Sunday, July 4, 2010

>BALANCE OF PAYMENTS: BoP remains stable despite larger current account deficit

Current account deficit reaches new high in Q4FY10
India’s BoP recorded a surplus of USD 2.1 bn during Q4FY10, more or less same as the previous quarter. Current account balance worsened a bit from the previous quarter, but was compensated by almost equal increase on the capital account.

Current account deficit stood at ~USD 13 bn during the quarter under review, amounting to ~3.4% of GDP, historically on the higher side. Among the important components of the current account, merchandise balance and private transfers deteriorated, while software earnings improved.
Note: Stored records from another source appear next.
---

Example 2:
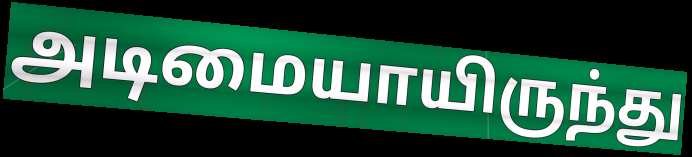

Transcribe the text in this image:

அடிமையாயிருந்து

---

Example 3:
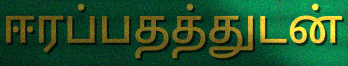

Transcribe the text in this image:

ஈரப்பதத்துடன்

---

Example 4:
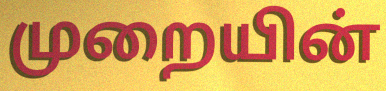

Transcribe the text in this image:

முறையின்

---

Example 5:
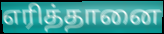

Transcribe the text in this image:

எரித்தானை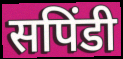
सपिंडीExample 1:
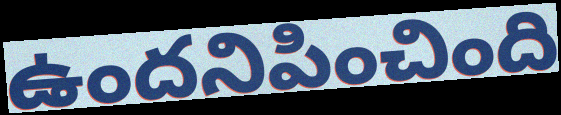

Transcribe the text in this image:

ఉందనిపించింది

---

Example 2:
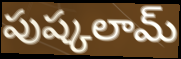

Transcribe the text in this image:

పుష్కలామ్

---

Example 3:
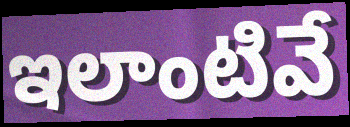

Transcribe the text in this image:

ఇలాంటివే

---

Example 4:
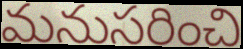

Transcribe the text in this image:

మనుసరించి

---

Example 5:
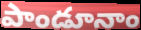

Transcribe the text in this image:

పాండూనాం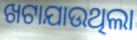
ଖଟାଯାଉଥିଲାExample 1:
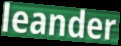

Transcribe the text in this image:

leander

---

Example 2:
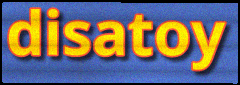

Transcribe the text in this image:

disatoy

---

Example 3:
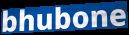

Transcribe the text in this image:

bhubone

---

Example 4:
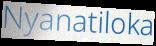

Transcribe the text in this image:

Capital account surplus recovered marginally to ~USD 15 bn in Q4FY10 from ~USD 14 bn in Q3. While FII and short-term trade credit have been robust, ECB has fallen sharply to near-zero in Q4. FDI trend has also been modest in recent quarters.

BoP stages a turnaround in FY10
On full FY10 basis, BoP situation is much healthier over FY09, recording a surplus of ~USD 14 bn against deficit of USD 20 bn in FY09.

On the current account side, considerable decline in invisibles was recorded primarily on the back of lower receipts under miscellaneous services despite a pick-up in software earnings and private transfers. Trade deficit was largely stable at ~USD 118 bn. Overall, current account deficit deteriorated by ~USD 10 bn during FY10.

As regards the capital account, FDI increased marginally, but FIIs and short term trade credit rebounded quite strongly with recovery in global sentiments and risk appetite. ECB, however, disappointed, falling to USD 2.5 bn in FY10 from ~USD 8 bn in FY09.

FII, ECB to determine BoP dynamics in the near term
In the coming quarters, the current account would be influenced by few key factors such as India’s demand for imports, trends in global commodity prices particularly crude oil and movement in exchange rate. We expect India’s import demand to remain strong but weaker demand in western economies would weigh on India’s exports. However, likely subdued commodity prices amidst a weaker global recovery can potentially extend a favourable impact for India’s trade balance.

Persistent and significant appreciation in the INR during FY10 (~13% in nominal terms against USD and ~18% in real terms – 6 currency REER) did not impact trade balance or software earnings in any significant way. However, continued appreciation in REER from current levels could prove unfavourable to these segments. This can potentially deter any improvement in India’s trade balance in the coming quarters. Subdued economic activities in the developed countries are not conducive for an improvement in the invisibles account either.

The critical factor for any large swing in the overall BoP can, thus, come from the capital account only. Within capital account also, FDI is by and large stable. In sum, thus, the dynamics of the overall BoP would be weighed heavily by FII flows, ECBs and trade credit.